El tren comenzó a marchar por uno de los tantos caminos de hierro con los que contaba la estación. Así, la gris y desalmada edificación iba dando paso a oscuros espacios sin vida, a una breve y negra extensión interior que pronto se abriría a la luz. Mientras el tren avanzaba por el paisaje pardo y rojizo del otoño, Carmit me mostraba con anécdotas y sucedidos cómo algunos fragmentos de las historias personales, a pesar de que parecen repetirse de continuo, no son nunca los mismos. El horizonte, las tonalidades, la emoción, la compañía, las voces, los rostros, los recuerdos, cada cosa adquiere una nueva dimensión con la nueva vivencia. Son tantos los condicionantes que se aglutinan en el nuevo presente que las divergencias entre un momento cualquiera y otro momento cualquiera pueden llegar a ser infinitas. «No somos aves», me decía ella. Y yo, con muy poco afán por entenderla, guardado en mi caparazón de grandes dimensiones, me dejaba llevar por una peregrina desidia que hizo de mí un ser entorpecido y poco comprometido. Continuaba con la conocida «difusa emoción mental», que se suspendía y se reavivaba de manera clandestina. Sentía a Fábulo como una sombra transparente que pretende pasar desapercibida y que se manifiesta con abstracciones imposibles de interpretar. Pero no daba excesiva importancia a esos pensamientos enturbiados, quizá porque no comprendía a qué venían.
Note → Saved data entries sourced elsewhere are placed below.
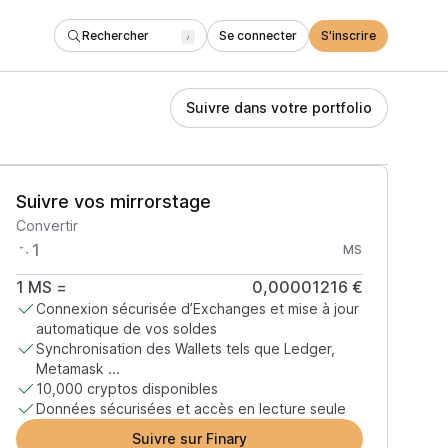
Rechercher
Se connecter
S'inscrire
/
Suivre dans votre portfolio
Suivre vos mirrorstage
Convertir
MS
1
MS
=
0,00001216 €
Connexion sécurisée d’Exchanges et mise à jour
automatique de vos soldes
Synchronisation des Wallets tels que Ledger,
Metamask ...
10,000 cryptos disponibles
Données sécurisées et accès en lecture seule
Suivre sur Finary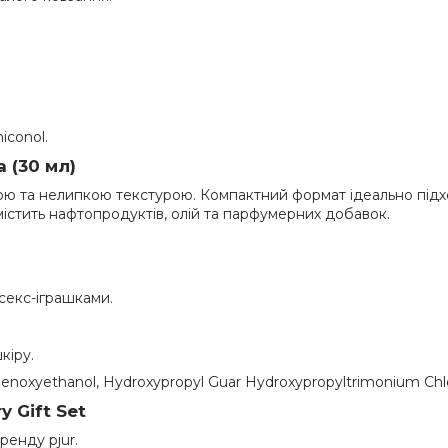
iconol.
 (30 мл)
кою та нелипкою текстурою. Компактний формат ідеально під
істить нафтопродуктів, олій та парфумерних добавок.
секс-іграшками.
кіру.
henoxyethanol, Hydroxypropyl Guar Hydroxypropyltrimonium Chlori
y Gift Set
ренду pjur.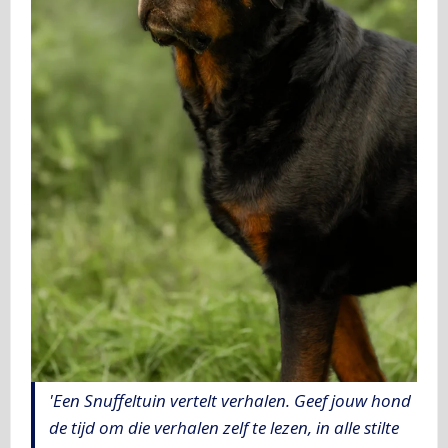
'Een Snuffeltuin vertelt verhalen. Geef jouw hond
de tijd om die verhalen zelf te lezen, in alle stilte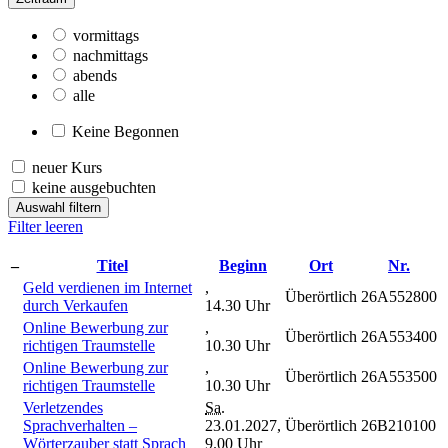
vormittags
nachmittags
abends
alle
Keine Begonnen
neuer Kurs
keine ausgebuchten
Auswahl filtern
Filter leeren
–
Titel
Beginn
Ort
Nr.
Geld verdienen im Internet
,
Überörtlich
26A552800
durch Verkaufen
14.30 Uhr
Online Bewerbung zur
,
Überörtlich
26A553400
richtigen Traumstelle
10.30 Uhr
Online Bewerbung zur
,
Überörtlich
26A553500
richtigen Traumstelle
10.30 Uhr
Verletzendes
Sa.
Sprachverhalten –
23.01.2027,
Überörtlich
26B210100
Wörterzauber statt Sprach
9.00 Uhr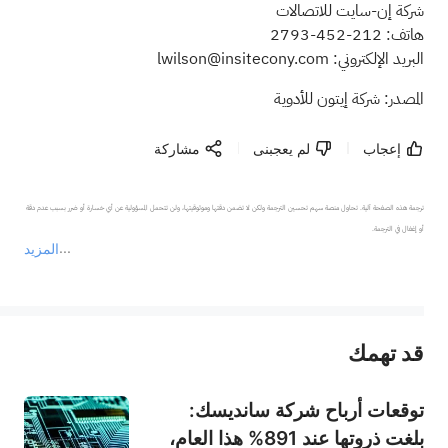
شركة إن-سايت للاتصالات
هاتف: 212-452-2793
البريد الإلكتروني:
lwilson@insitecony.com
المصدر: شركة إيتون للأدوية
إعجاب
لم يعجبنى
مشاركة
ترجمة هذه الصفحة آلية. تحاول منصة سهم تحسين الترجمة ولكن لا تضمن دقتها وموثوقيتها، ولن تتحمل المسؤولية عن أي خسارة أو ضرر بسبب عدم دقة 
المزيد
يمثل المحتوى أعلاه المسؤولية الشخصية للمؤلف وآرائه فقط، ولا يمثل أي مسؤولية لمنصة سهم، ولا يمكن لمنصة سهم تأكيد صحة ودقة ومصداقية المحتوى 
قد تهمك
عند الضرورة، يرجى استشارة مستشار استثمار محترف. لا تقدم منصة سهم أي مشورة استثمارية، ولا تقدم أي التزامات أو ضمانات.
توقعات أرباح شركة سانديسك:
بلغت ذروتها عند 891% هذا العام،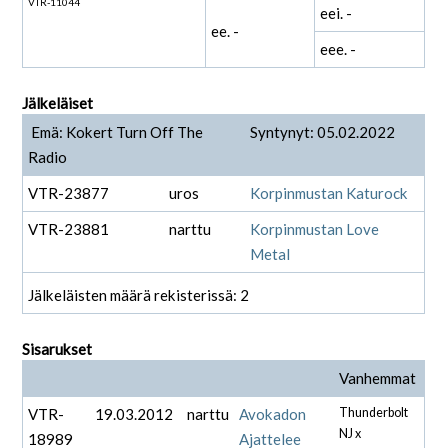
VTR-11044
eei. -
ee. -
eee. -
Jälkeläiset
Emä: Kokert Turn Off The
Syntynyt: 05.02.2022
Radio
VTR-23877
uros
Korpinmustan Katurock
VTR-23881
narttu
Korpinmustan Love
Metal
Jälkeläisten määrä rekisterissä: 2
Sisarukset
Vanhemmat
VTR-
19.03.2012
narttu
Avokadon
Thunderbolt
NJ x
18989
Ajattelee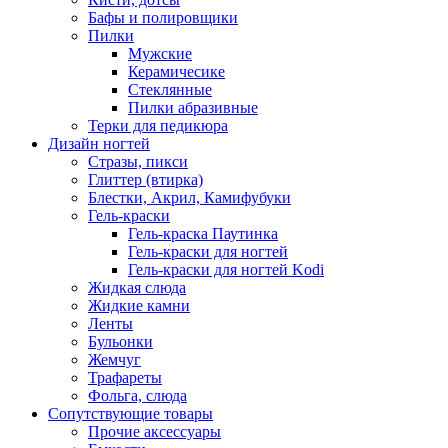
Бафы и полировщики
Пилки
Мужские
Керамичесике
Стеклянные
Пилки абразивные
Терки для педикюра
Дизайн ногтей
Стразы, пикси
Глиттер (втирка)
Блестки, Акрил, Камифубуки
Гель-краски
Гель-краска Паутинка
Гель-краски для ногтей
Гель-краски для ногтей Kodi
Жидкая слюда
Жидкие камни
Ленты
Бульонки
Жемчуг
Трафареты
Фольга, слюда
Сопутствующие товары
Прочие аксессуары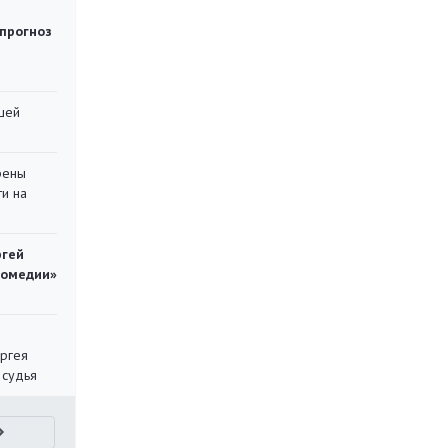
 прогноз
шей
рены
ти на
ргей
комедии»
ергея
 судья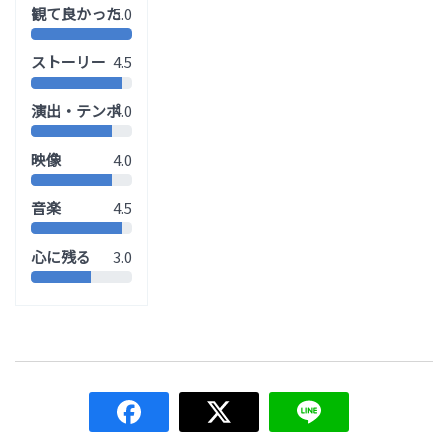
観て良かった
5.0
ストーリー
4.5
演出・テンポ
4.0
映像
4.0
音楽
4.5
心に残る
3.0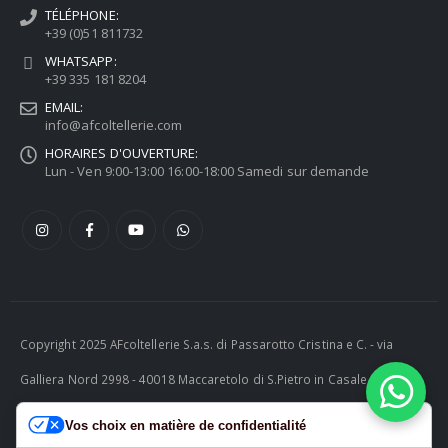
TÉLÉPHONE:
+39 (0)51 811732
WHATSAPP:
+39 335 181 8204
EMAIL:
info@afcoltellerie.com
HORAIRES D'OUVERTURE:
Lun - Ven 9:00-13:00 16:00-18:00 Samedi sur demande
Copyright 2025 AFcoltellerie S.a.s. di Passarotto Cristina e C. - via
Galliera Nord 2998 - 40018 Maccaretolo di S.Pietro in Casale (BO) -
ITALY P.I. 04230081202 | tel. +39 051 811732 | e-mail:
Vos choix en matière de confidentialité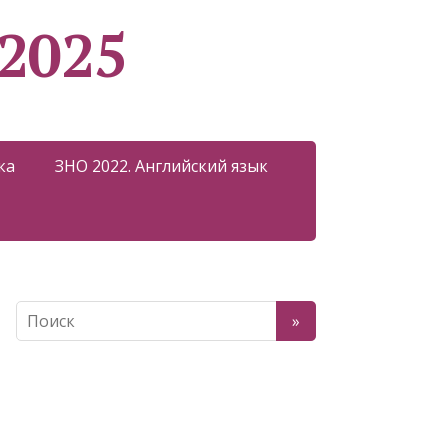
2025
ка
ЗНО 2022. Английский язык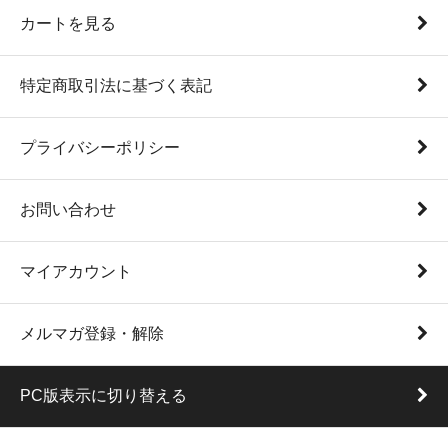
カートを見る
特定商取引法に基づく表記
プライバシーポリシー
お問い合わせ
マイアカウント
メルマガ登録・解除
PC版表示に切り替える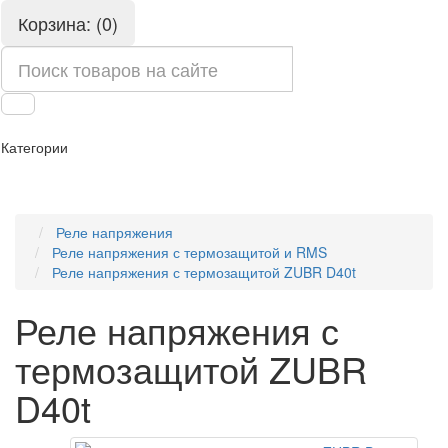
Корзина: (0)
Категории
Реле напряжения
Реле напряжения с термозащитой и RMS
Реле напряжения с термозащитой ZUBR D40t
Реле напряжения с
термозащитой ZUBR
D40t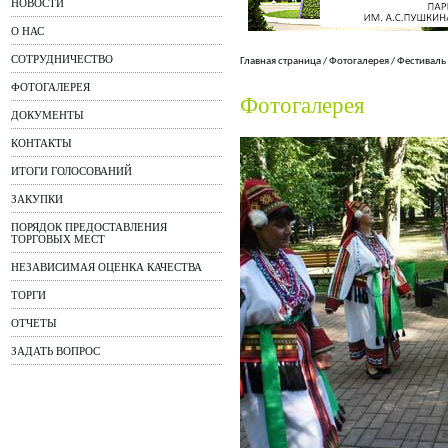
НОВОСТИ
О НАС
СОТРУДНИЧЕСТВО
Главная страница
/
Фотогалерея
/
Фестиваль
ФОТОГАЛЕРЕЯ
Фотогалерея
ДОКУМЕНТЫ
КОНТАКТЫ
ИТОГИ ГОЛОСОВАНИЙ
ЗАКУПКИ
ПОРЯДОК ПРЕДОСТАВЛЕНИЯ
ТОРГОВЫХ МЕСТ
НЕЗАВИСИМАЯ ОЦЕНКА КАЧЕСТВА
ТОРГИ
ОТЧЕТЫ
ЗАДАТЬ ВОПРОС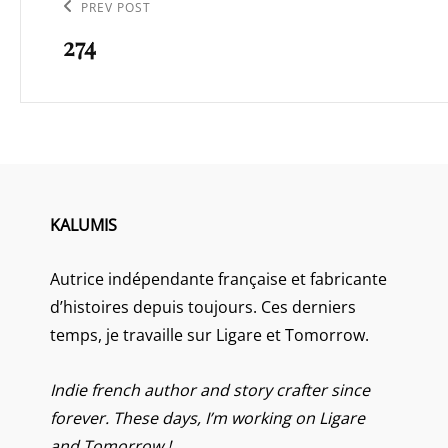
de
Previous
PREV POST
l’article
274
Post
KALUMIS
Autrice indépendante française et fabricante
d’histoires depuis toujours. Ces derniers
temps, je travaille sur Ligare et Tomorrow.
Indie french author and story crafter since
forever. These days, I’m working on Ligare
and Tomorrow !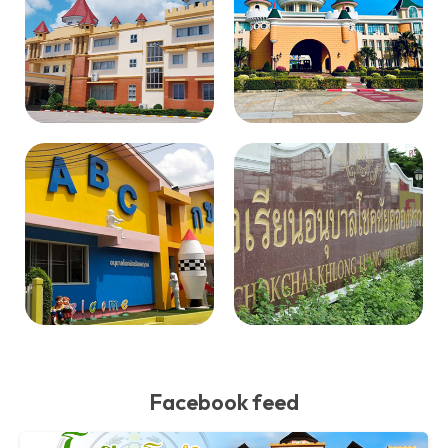
Facebook feed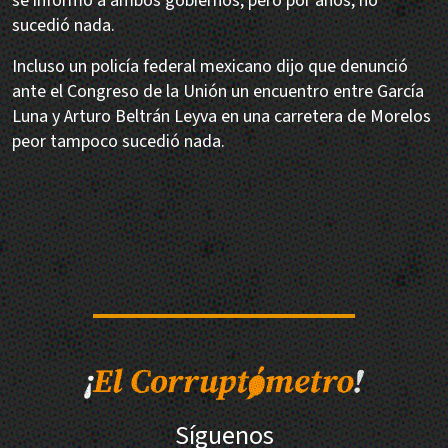
se informó a ambos gobiernos, pero por años, no
sucedió nada.
Incluso un policía federal mexicano dijo que denunció
ante el Congreso de la Unión un encuentro entre García
Luna y Arturo Beltrán Leyva en una carretera de Morelos
peor tampoco sucedió nada.
Síguenos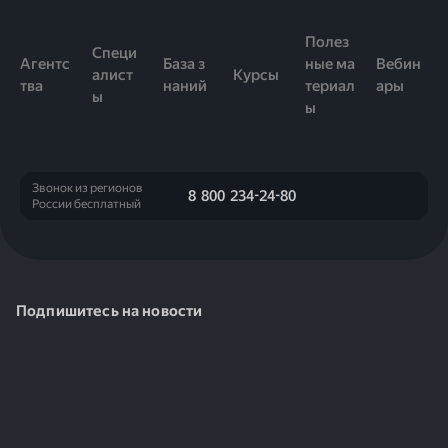
безопасности. Вы всегда можете обратиться к нам,
районов.
если требуется перепроверить фильтрацию трафика
Полез
Специ
вручную.
Агентс
База з
ные ма
Вебин
алист
Курсы
тва
наний
териал
ары
ы
ы
Звонок из регионов
8 800 234-24-80
России бесплатный
Подпишитесь на новости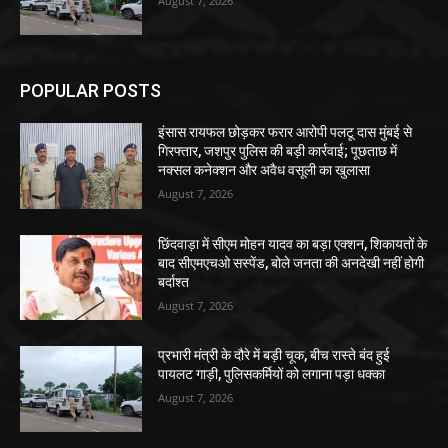
August 7, 2026
POPULAR POSTS
इंसास रायफल छोड़कर फरार आरोपी पलटू दास मुंबई से
गिरफ्तार, जशपुर पुलिस की बड़ी कार्रवाई; पूछताछ में
नक्सल कनेक्शन और अवैध वसूली का खुलासा
August 7, 2026
छिंदवाड़ा में सीएम मोहन यादव का बड़ा एक्शन, शिकायतों के
बाद सीएमएचओ सस्पेंड, बोले जनता की अनदेखी नहीं होगी
बर्दाश्त
August 7, 2026
प्रभारी मंत्री के दौरे में बड़ी चूक, बीच रास्ते बंद हुई
पायलट गाड़ी, पुलिसकर्मियों को लगाना पड़ा धक्का
August 7, 2026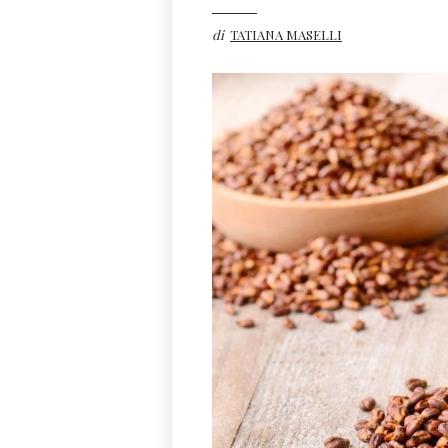
di
TATIANA MASELLI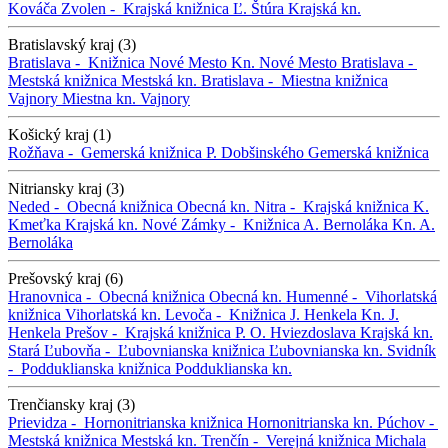
Kováča
Zvolen -
Krajská knižnica Ľ. Štúra
Krajská kn.
Bratislavský kraj (3)
Bratislava -
Knižnica Nové Mesto
Kn. Nové Mesto
Bratislava -
Mestská knižnica
Mestská kn.
Bratislava -
Miestna knižnica
Vajnory
Miestna kn. Vajnory
Košický kraj (1)
Rožňava -
Gemerská knižnica P. Dobšinského
Gemerská knižnica
Nitriansky kraj (3)
Neded -
Obecná knižnica
Obecná kn.
Nitra -
Krajská knižnica K.
Kmeťka
Krajská kn.
Nové Zámky -
Knižnica A. Bernoláka
Kn. A.
Bernoláka
Prešovský kraj (6)
Hranovnica -
Obecná knižnica
Obecná kn.
Humenné -
Vihorlatská
knižnica
Vihorlatská kn.
Levoča -
Knižnica J. Henkela
Kn. J.
Henkela
Prešov -
Krajská knižnica P. O. Hviezdoslava
Krajská kn.
Stará Ľubovňa -
Ľubovnianska knižnica
Ľubovnianska kn.
Svidník
-
Podduklianska knižnica
Podduklianska kn.
Trenčiansky kraj (3)
Prievidza -
Hornonitrianska knižnica
Hornonitrianska kn.
Púchov -
Mestská knižnica
Mestská kn.
Trenčín -
Verejná knižnica Michala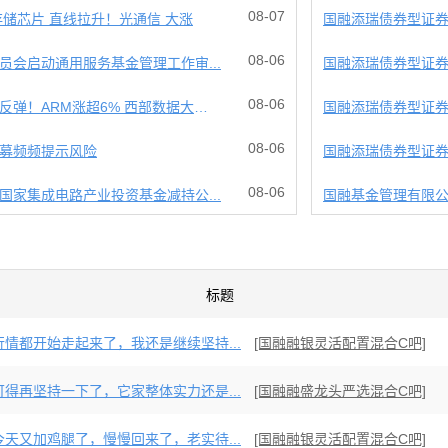
08-07
存储芯片 直线拉升！光通信 大涨
国融添瑞债券型证
08-06
员会启动通用服务基金管理工作审...
国融添瑞债券型证
08-06
美股半导体超跌反弹！ARM涨超6% 西部数据大跌10...
国融添瑞债券型证
08-06
募频频提示风险
国融添瑞债券型证
08-06
国家集成电路产业投资基金减持公...
国融基金管理有限公
标题
行情都开始走起来了，我还是继续坚持...
[国融融银灵活配置混合C吧]
可得再坚持一下了，它家整体实力还是...
[国融融盛龙头严选混合C吧]
今天又加鸡腿了，慢慢回来了，老实待...
[国融融银灵活配置混合C吧]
El tren sufrió una pequeña avería en los tubos de fuego de la caldera que pudo subsanarse rápidamente. Carmit creyó que nuestro regreso se vería comprometido, aunque tal cosa no pareció preocuparla demasiado. No recuerdo situación adversa mejor llevada que esta por muy diversos motivos, entre otros, por el optimismo de Carmit. Yo, a pesar de mi apatía, me encomendaba a ese optimismo que Carmit quería contagiarme y que nacía de la anhelada pronta llegada a la islita.

Excepto porque Carmit padeció una de sus habituales jaquecas, no hubo nada digno de mención en la que fue la travesía por mar. Hasta nuestra llegada a Pont d´Illa, aun en deplorables condiciones físicas, Carmit no había descuidado sus atenciones hacia mí. Me entretenía con algunos chismes familiares, me contentaba con pequeños paseos por la cubierta, cuidaba escrupulosamente de mi alimentación y mi descanso… Y yo, víctima de la pereza, me dejaba asombrar por un mar que se extendía y extendía hasta más allá de lo que era capaz de ver.